Paul shook his head no. “Babe was the winner. Man-eater-upper.”

“All-around eater-upper,” said Buddy.

Paul bowed his head in agreement and let out a quiet, “Woo yeah.”

On the television Buddy Frasier Jr. and Paul Runyon had already made their entrances to the ring. Each combatant stared the other down from his corner. Then the house lights dimmed and a lone spotlight shone down on a golf cart decorated like a parade float where Babe the Blue Fox stood, stoic and glamorous in a satin gown the color of the Little Traverse Bay in late June. She didn’t smile, didn’t wave to the fans like the beauty queen she could have been. She looked her destiny head on.

Story-line heartbreak transcended the squared circle and bore down on the wrestlers in real life. First Paul, then Buddy. Babe left him for the professor of an anthropology class she was taking at Black Hawk Community College during a period of self-improvement which involved swearing off wrestlers. “I’m tired of you guys shitting all over yourselves where you eat,” she’d often tell the boys in the back who asked her out during that period. Then she was with a veterinarian for a time, a handsome and kind-hearted woman fifteen years her senior. (Some of the boys ribbed her about a fox seeing a veterinarian.) That relationship didn’t last. “Dogs and cats are dogs and cats,” was the only reason Babe ever gave for that failed experiment.

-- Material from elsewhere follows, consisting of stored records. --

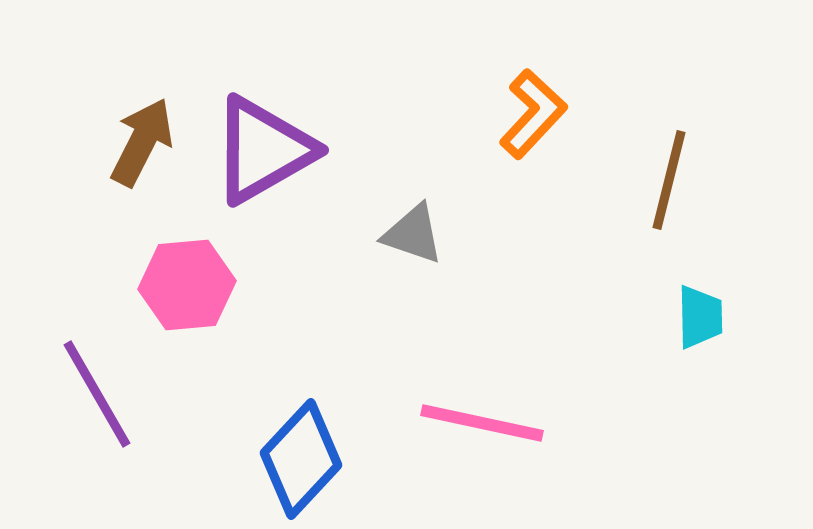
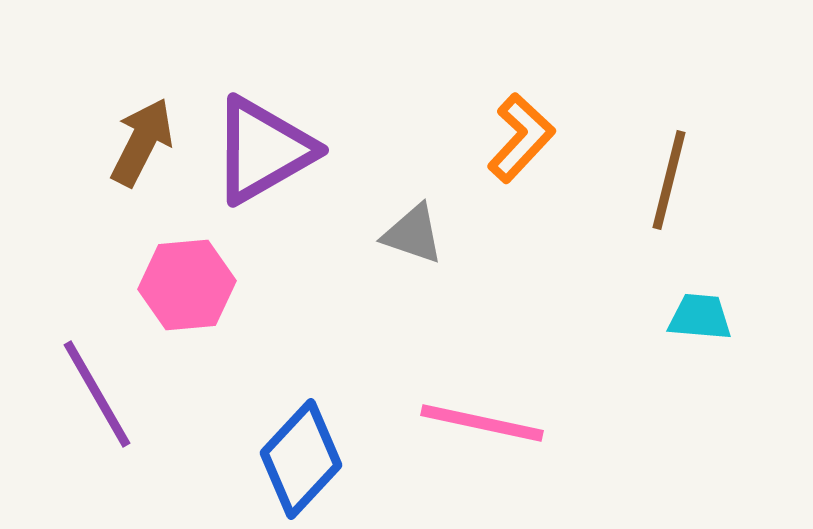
orange L-shape: moved 12 px left, 24 px down
cyan trapezoid: rotated 84 degrees counterclockwise
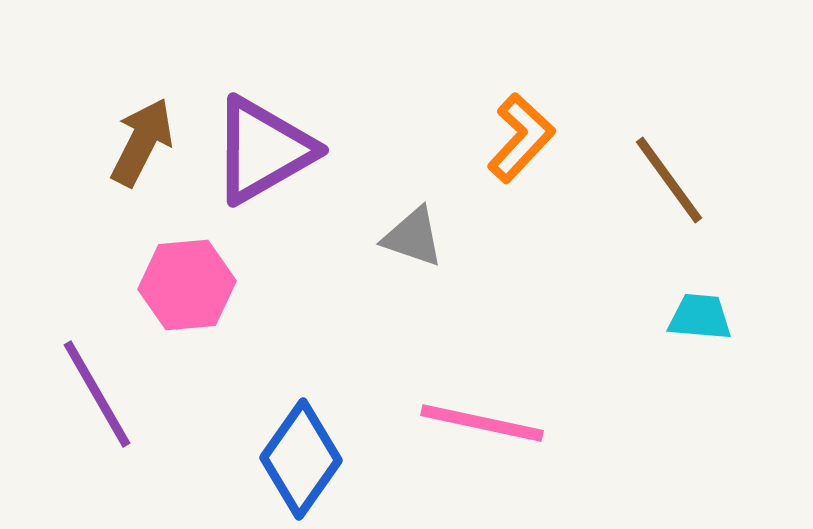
brown line: rotated 50 degrees counterclockwise
gray triangle: moved 3 px down
blue diamond: rotated 8 degrees counterclockwise
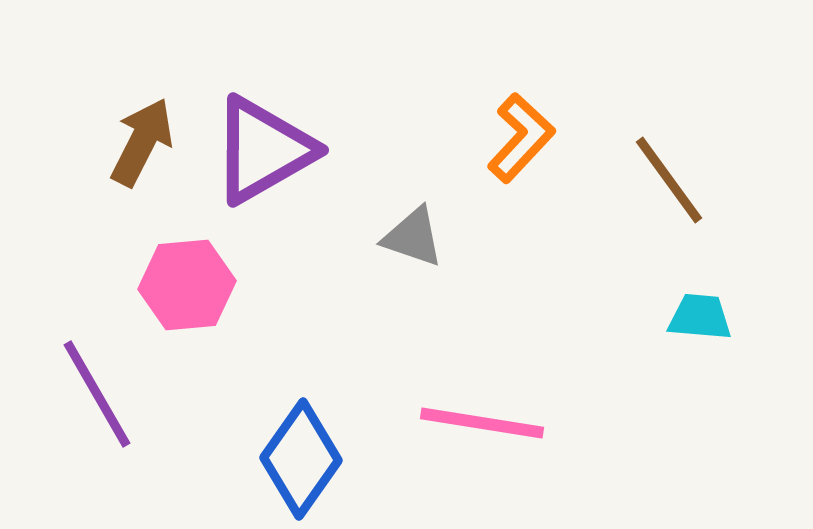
pink line: rotated 3 degrees counterclockwise
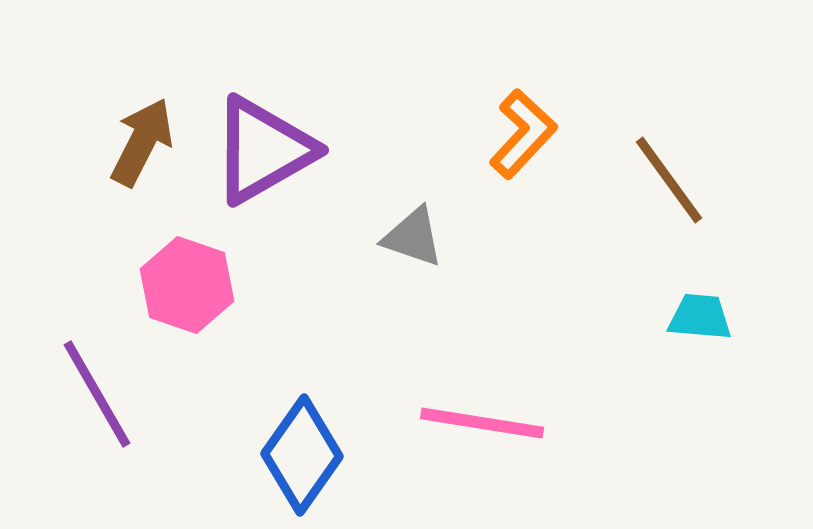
orange L-shape: moved 2 px right, 4 px up
pink hexagon: rotated 24 degrees clockwise
blue diamond: moved 1 px right, 4 px up
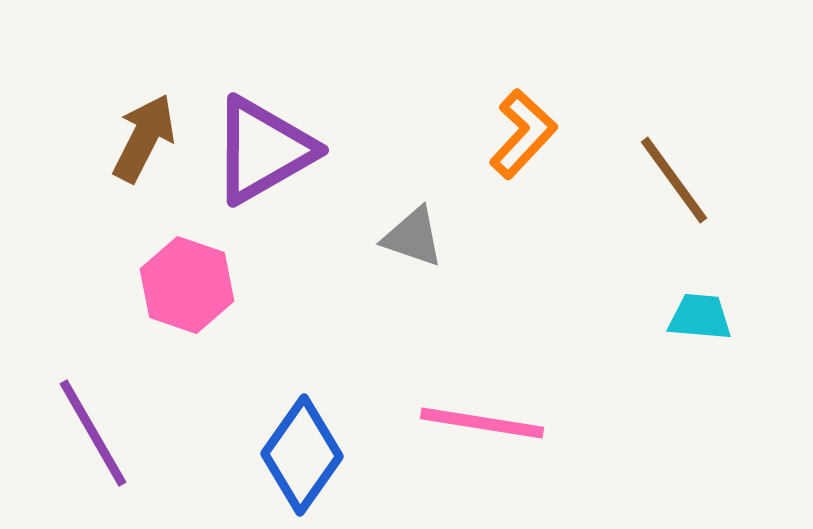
brown arrow: moved 2 px right, 4 px up
brown line: moved 5 px right
purple line: moved 4 px left, 39 px down
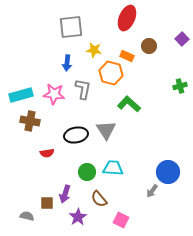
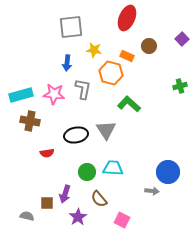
gray arrow: rotated 120 degrees counterclockwise
pink square: moved 1 px right
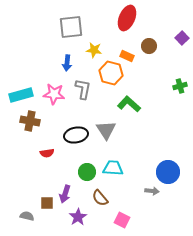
purple square: moved 1 px up
brown semicircle: moved 1 px right, 1 px up
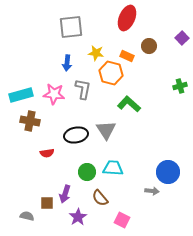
yellow star: moved 2 px right, 3 px down
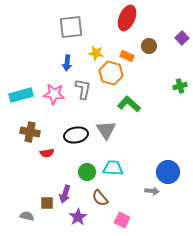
brown cross: moved 11 px down
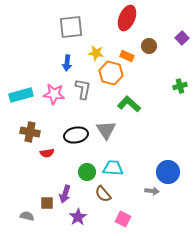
brown semicircle: moved 3 px right, 4 px up
pink square: moved 1 px right, 1 px up
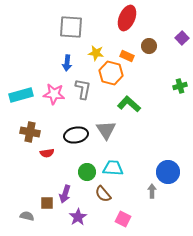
gray square: rotated 10 degrees clockwise
gray arrow: rotated 96 degrees counterclockwise
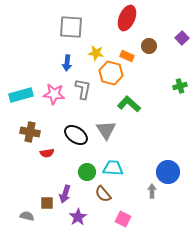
black ellipse: rotated 45 degrees clockwise
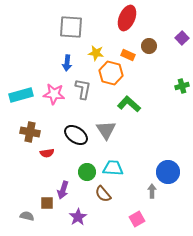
orange rectangle: moved 1 px right, 1 px up
green cross: moved 2 px right
purple arrow: moved 2 px left, 4 px up
pink square: moved 14 px right; rotated 35 degrees clockwise
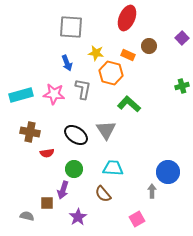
blue arrow: rotated 28 degrees counterclockwise
green circle: moved 13 px left, 3 px up
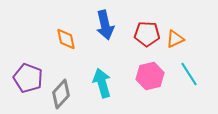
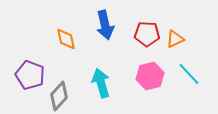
cyan line: rotated 10 degrees counterclockwise
purple pentagon: moved 2 px right, 3 px up
cyan arrow: moved 1 px left
gray diamond: moved 2 px left, 2 px down
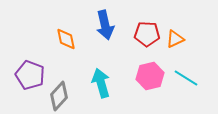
cyan line: moved 3 px left, 4 px down; rotated 15 degrees counterclockwise
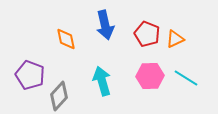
red pentagon: rotated 20 degrees clockwise
pink hexagon: rotated 12 degrees clockwise
cyan arrow: moved 1 px right, 2 px up
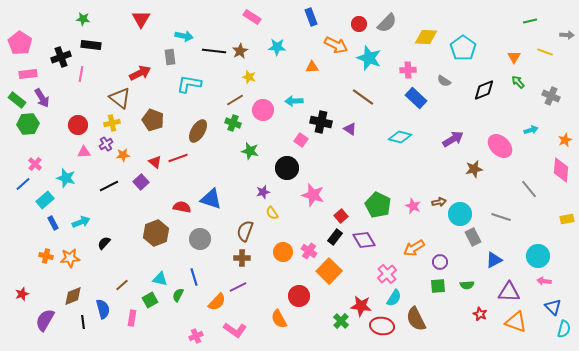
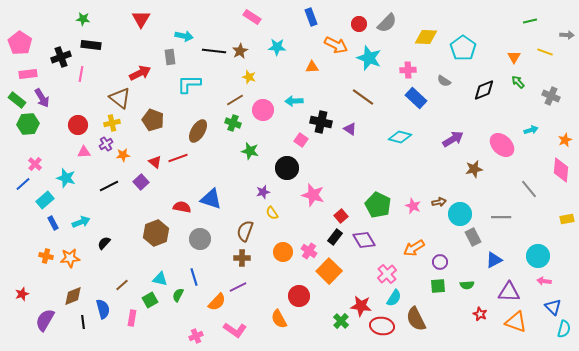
cyan L-shape at (189, 84): rotated 10 degrees counterclockwise
pink ellipse at (500, 146): moved 2 px right, 1 px up
gray line at (501, 217): rotated 18 degrees counterclockwise
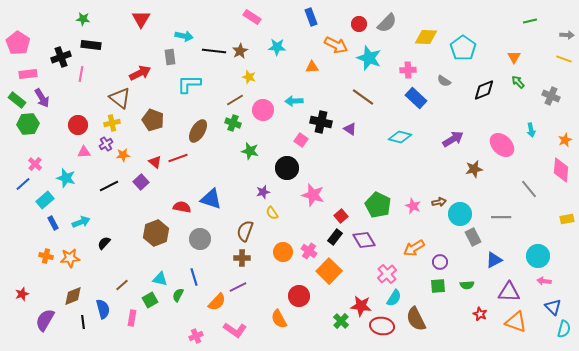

The wrestlers watched El Gaucho and the undertaker embrace with the familiarity of good friends. This was El Gaucho’s old neighborhood, or so they guessed; the luchador was billed as hailing from Parts Unknown on arena marquees and in wrestling programs throughout the Rustbelt.

“Must attend to my vitals,” Buddy said. “Where’s the head around here?”

Paul pointed down a hallway leading to the back of the building.

Zampillo’s funeral parlor was a small one with only two showrooms. The second room was no longer used for viewings. Zampillo treated it as a staging ground, a workshop to put final touches on the departed—a little blush on the cheeks, some hairspray to tame flyways, a carefully placed memento or crucifix in the departed’s hands.